DATA EXCERPTS ▸
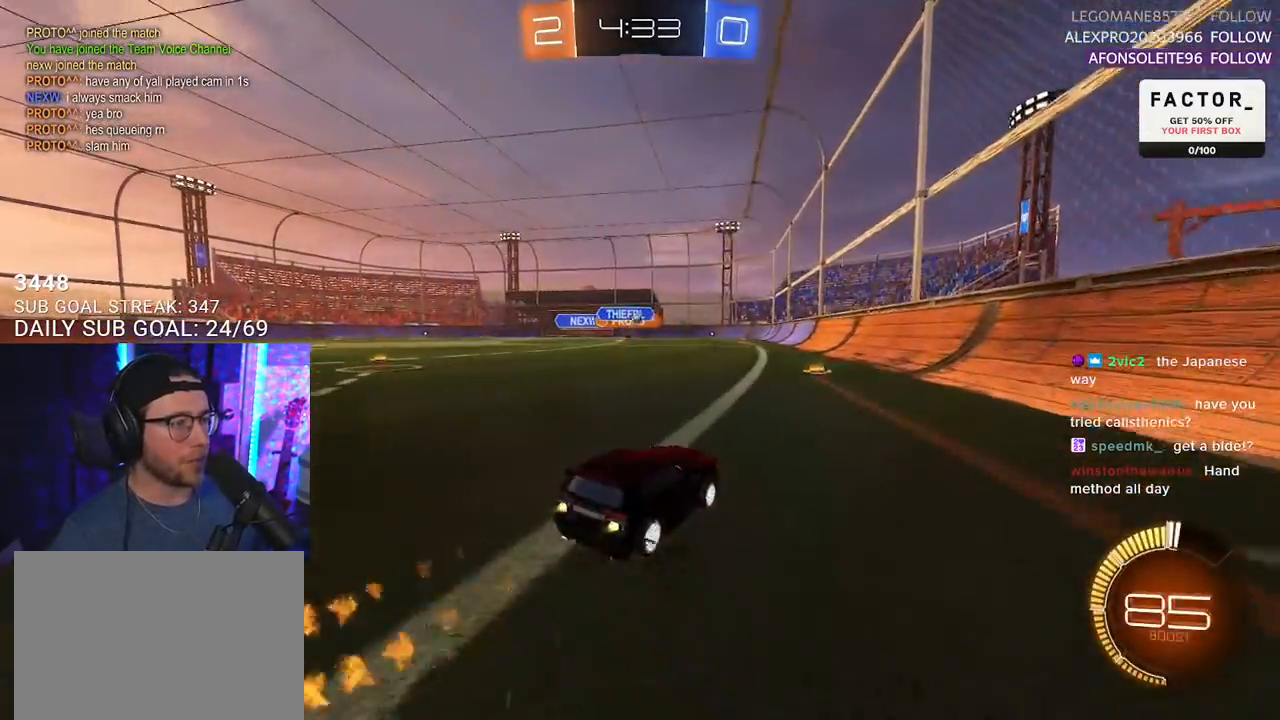
{"buttons": ["R2"], "left_stick": "center", "right_stick": "center", "events": [[250, "left_stick", "left"], [317, "R1", "up"], [367, "left_stick", "center"]]}
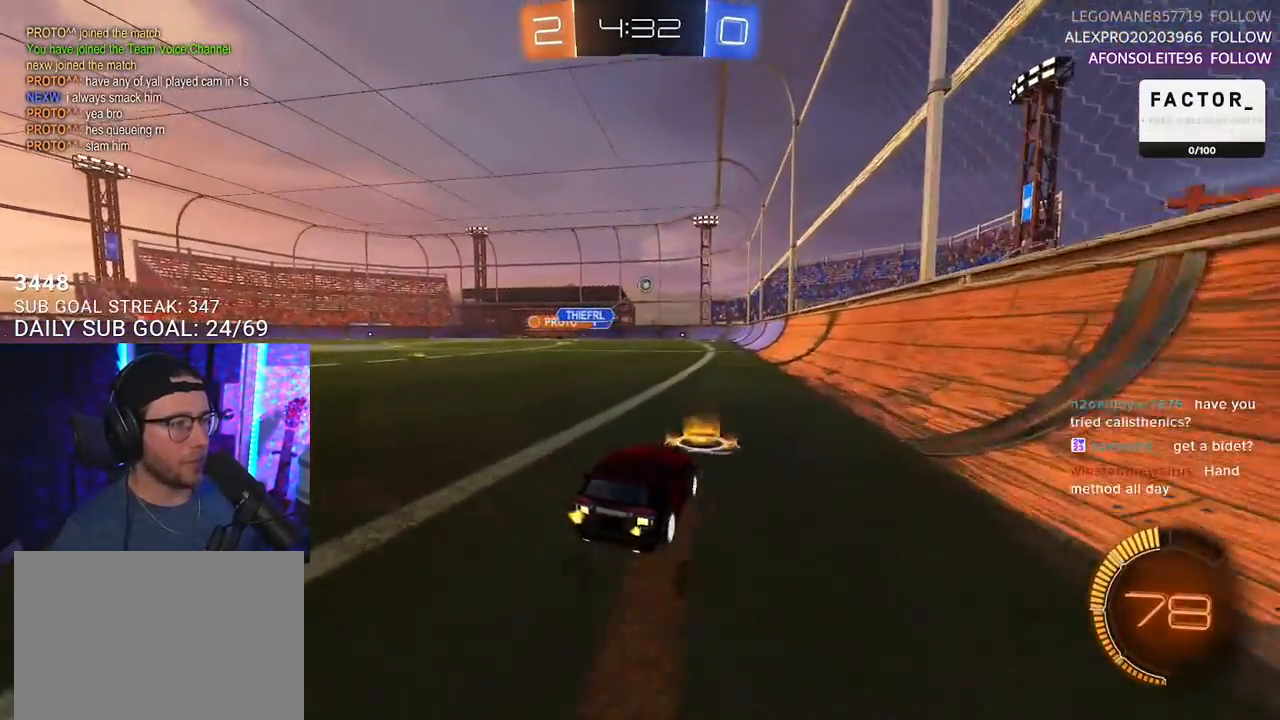
{"buttons": ["CROSS", "R2", "L3"], "left_stick": "down-left", "right_stick": "center", "events": [[67, "left_stick", "left"], [217, "CROSS", "down"], [217, "left_stick", "down-left"], [350, "left_stick", "center"], [433, "L3", "down"], [450, "left_stick", "down-left"]]}
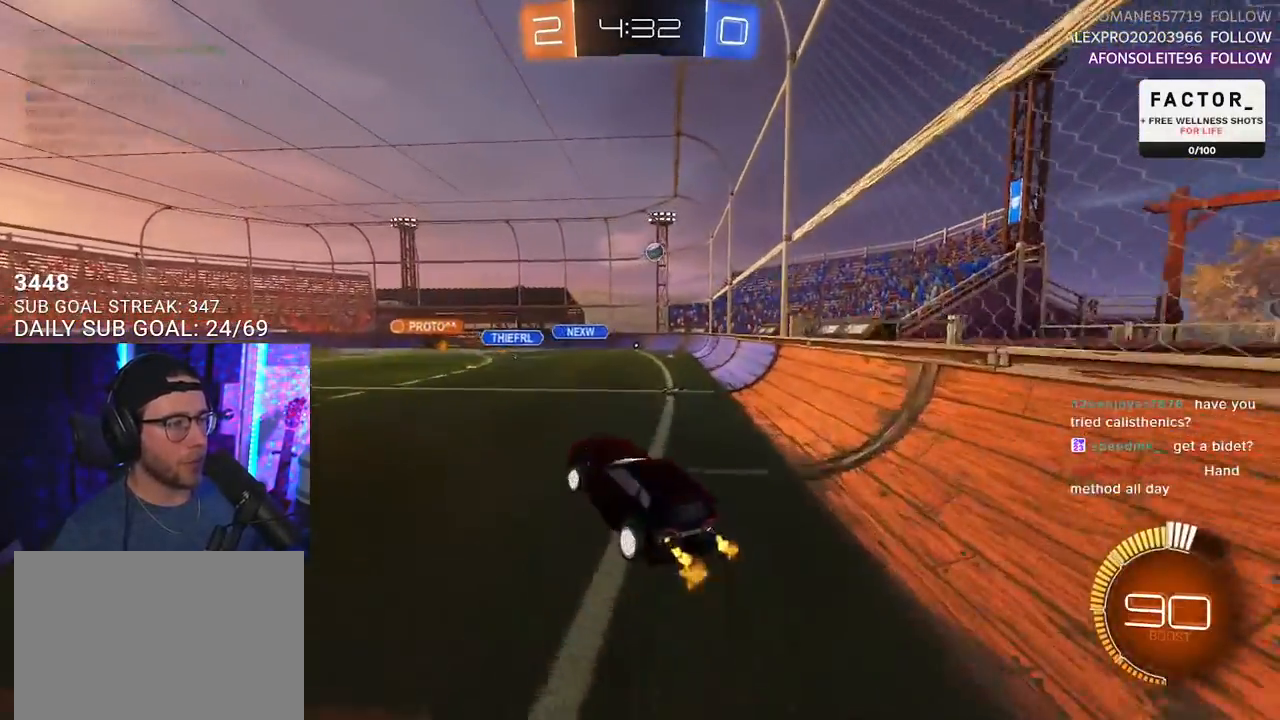
{"buttons": ["R1", "R2", "L3"], "left_stick": "down", "right_stick": "center", "events": [[50, "CROSS", "up"], [100, "L3", "up"], [117, "R1", "down"], [117, "left_stick", "up-left"], [150, "L3", "down"], [433, "left_stick", "down"]]}
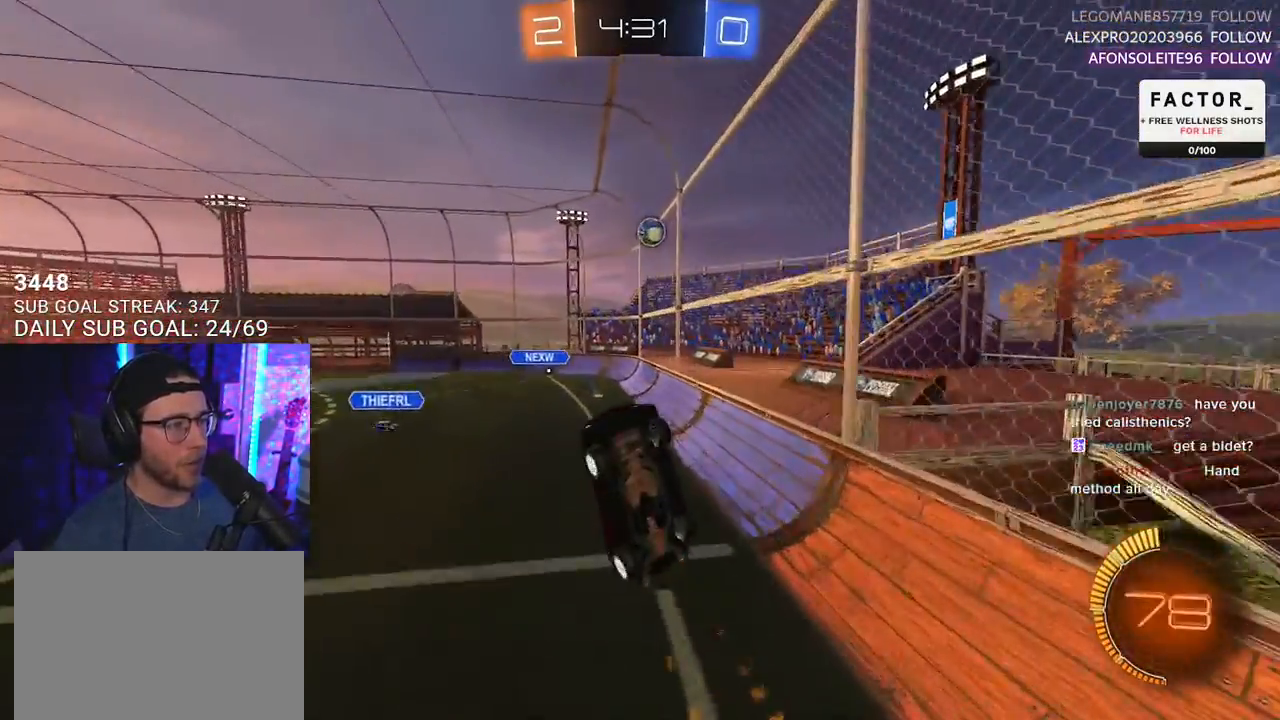
{"buttons": ["R1", "R2"], "left_stick": "down", "right_stick": "center", "events": [[133, "left_stick", "up-right"], [250, "R1", "up"], [300, "L3", "up"], [367, "R1", "down"], [400, "left_stick", "down"]]}
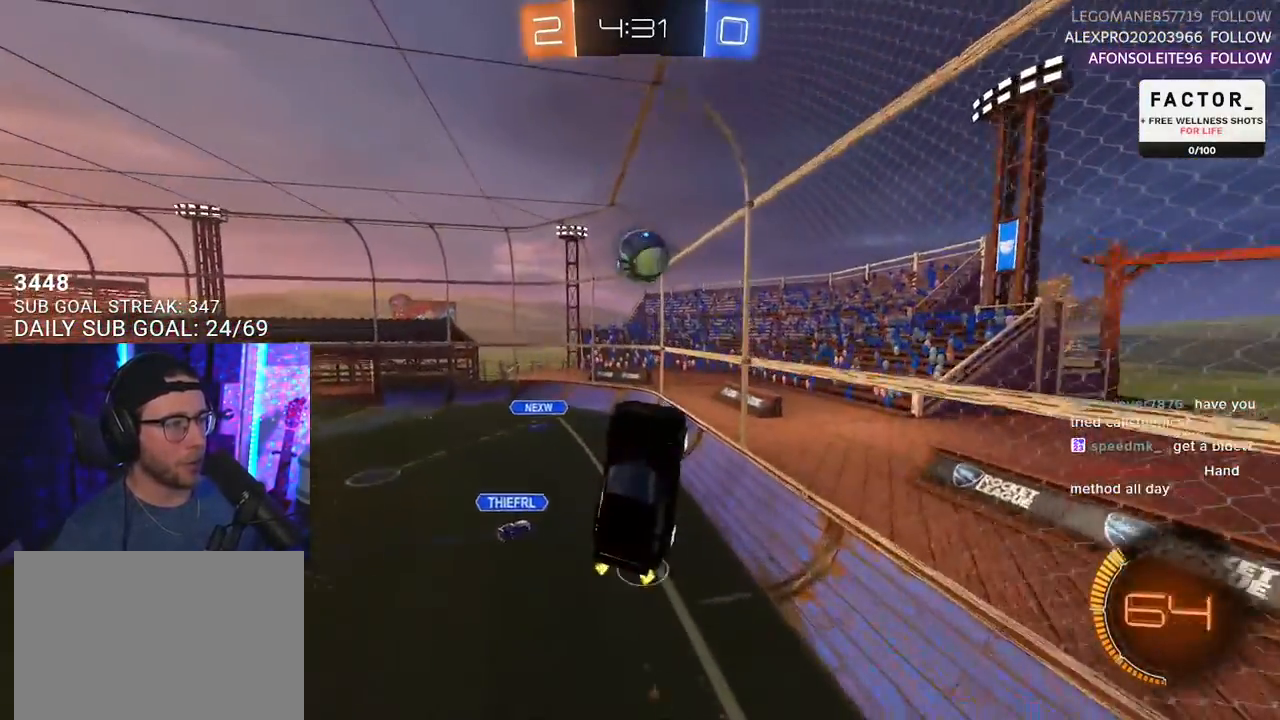
{"buttons": ["R2", "L3"], "left_stick": "right", "right_stick": "center", "events": [[133, "left_stick", "right"], [283, "R1", "up"], [383, "L3", "down"]]}
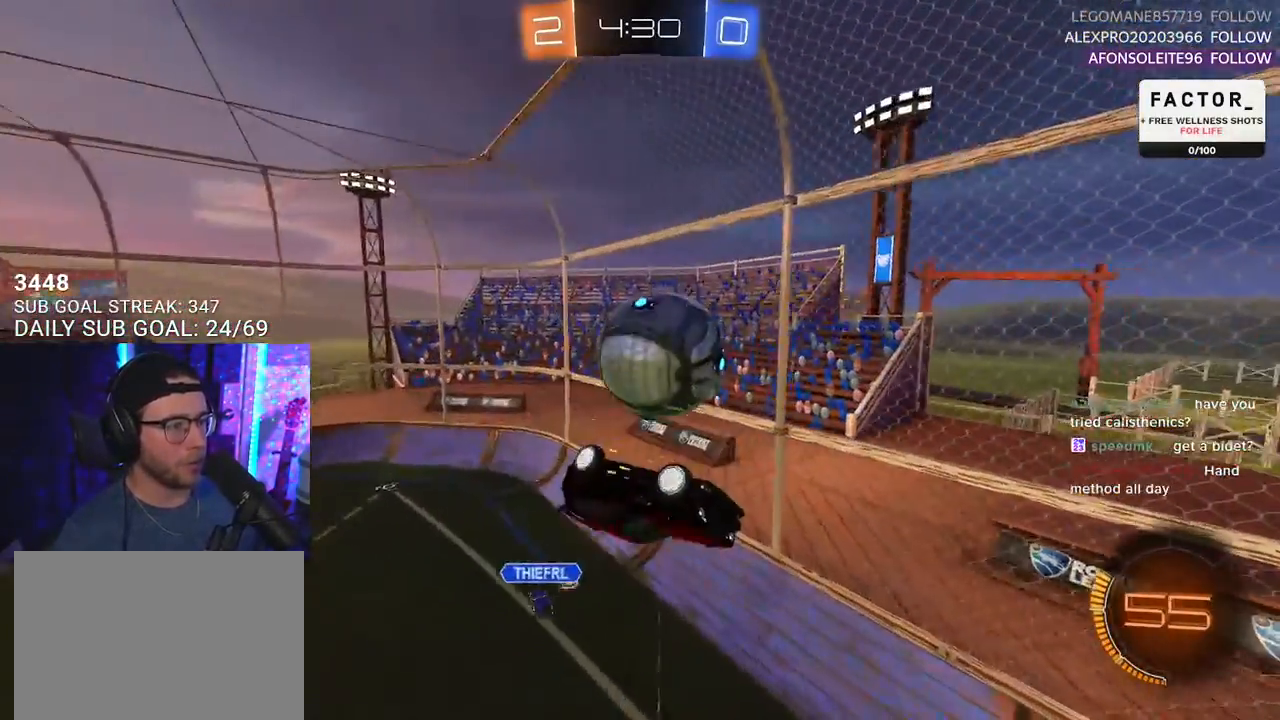
{"buttons": ["R2", "L3"], "left_stick": "down-left", "right_stick": "center", "events": [[200, "L3", "up"], [300, "left_stick", "down"], [367, "L3", "down"], [433, "left_stick", "down-left"]]}
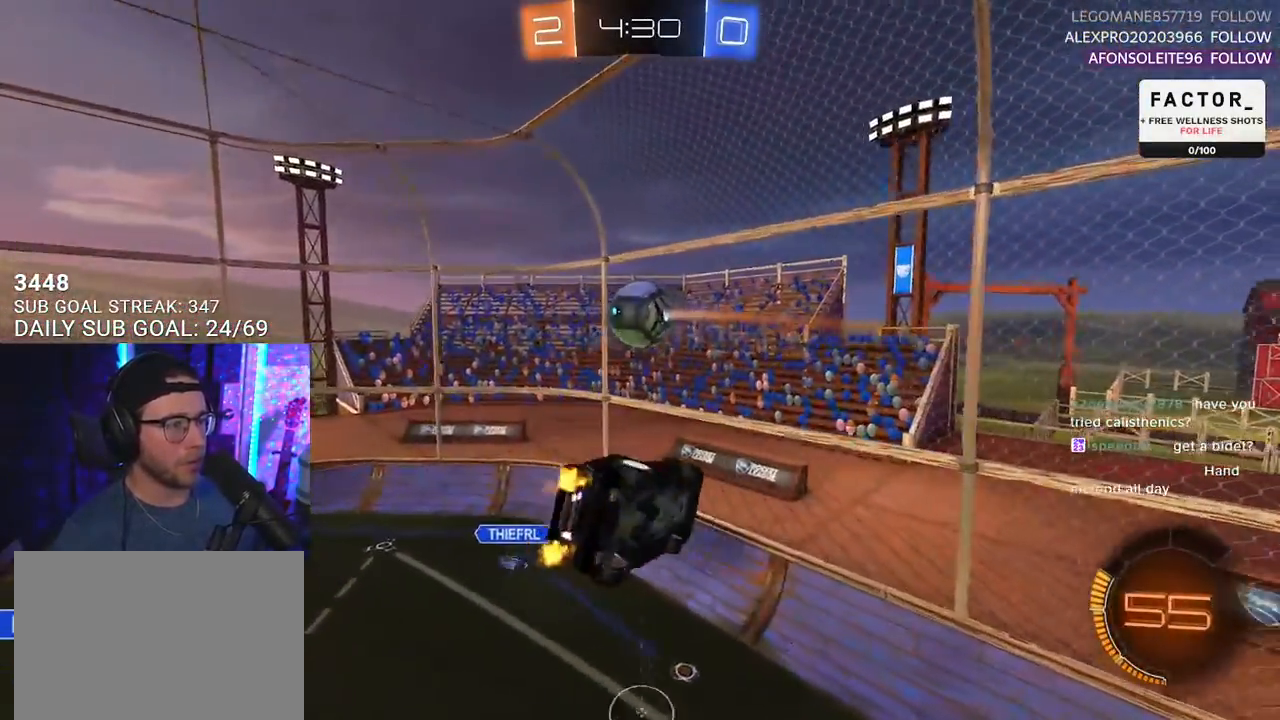
{"buttons": ["R1", "R2"], "left_stick": "up", "right_stick": "center", "events": [[50, "L3", "up"], [67, "R1", "down"], [83, "left_stick", "up"], [233, "left_stick", "left"], [367, "left_stick", "up"]]}
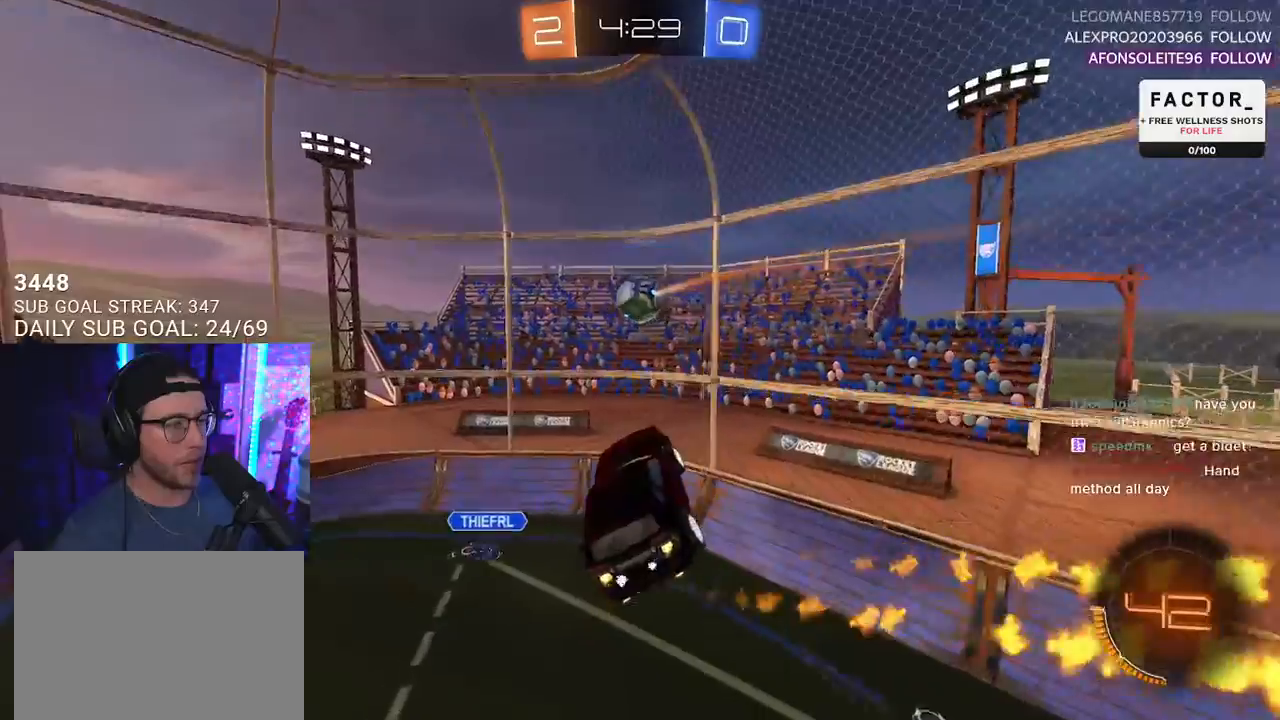
{"buttons": ["SQUARE", "L2", "R1", "R2", "L3"], "left_stick": "down", "right_stick": "center", "events": [[50, "R1", "up"], [50, "left_stick", "down-left"], [267, "left_stick", "up-right"], [300, "L2", "down"], [333, "CROSS", "down"], [367, "SQUARE", "down"], [400, "R1", "down"], [433, "CROSS", "up"], [483, "left_stick", "down"], [500, "L3", "down"]]}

EXERCISE REQUIREMENTS ▸
Write out every entry above exactly, minus the pictures.

ANSWER ▸
{"buttons": ["R2"], "left_stick": "center", "right_stick": "center", "events": [[250, "left_stick", "left"], [317, "R1", "up"], [367, "left_stick", "center"]]}
{"buttons": ["CROSS", "R2", "L3"], "left_stick": "down-left", "right_stick": "center", "events": [[67, "left_stick", "left"], [217, "CROSS", "down"], [217, "left_stick", "down-left"], [350, "left_stick", "center"], [433, "L3", "down"], [450, "left_stick", "down-left"]]}
{"buttons": ["R1", "R2", "L3"], "left_stick": "down", "right_stick": "center", "events": [[50, "CROSS", "up"], [100, "L3", "up"], [117, "R1", "down"], [117, "left_stick", "up-left"], [150, "L3", "down"], [433, "left_stick", "down"]]}
{"buttons": ["R1", "R2"], "left_stick": "down", "right_stick": "center", "events": [[133, "left_stick", "up-right"], [250, "R1", "up"], [300, "L3", "up"], [367, "R1", "down"], [400, "left_stick", "down"]]}
{"buttons": ["R2", "L3"], "left_stick": "right", "right_stick": "center", "events": [[133, "left_stick", "right"], [283, "R1", "up"], [383, "L3", "down"]]}
{"buttons": ["R2", "L3"], "left_stick": "down-left", "right_stick": "center", "events": [[200, "L3", "up"], [300, "left_stick", "down"], [367, "L3", "down"], [433, "left_stick", "down-left"]]}
{"buttons": ["R1", "R2"], "left_stick": "up", "right_stick": "center", "events": [[50, "L3", "up"], [67, "R1", "down"], [83, "left_stick", "up"], [233, "left_stick", "left"], [367, "left_stick", "up"]]}
{"buttons": ["SQUARE", "L2", "R1", "R2", "L3"], "left_stick": "down", "right_stick": "center", "events": [[50, "R1", "up"], [50, "left_stick", "down-left"], [267, "left_stick", "up-right"], [300, "L2", "down"], [333, "CROSS", "down"], [367, "SQUARE", "down"], [400, "R1", "down"], [433, "CROSS", "up"], [483, "left_stick", "down"], [500, "L3", "down"]]}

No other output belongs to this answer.